§ **EXERCISE DETAILS**
Give every line from the entries that contains "Tuesday".

§ **DATA**
****
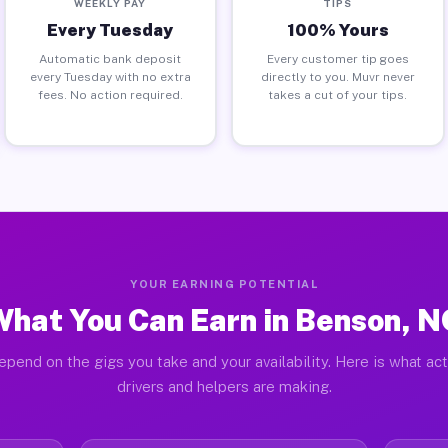
WEEKLY PAY
TIPS
Every Tuesday
100% Yours
Automatic bank deposit
Every customer tip goes
every Tuesday with no extra
directly to you. Muvr never
fees. No action required.
takes a cut of your tips.
YOUR EARNING POTENTIAL
What You Can Earn in Benson, N
epend on the gigs you take and your availability. Here is what ac
drivers and helpers are making.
****
§ **EXPECTED ANSWER**
Every Tuesday
every Tuesday with no extra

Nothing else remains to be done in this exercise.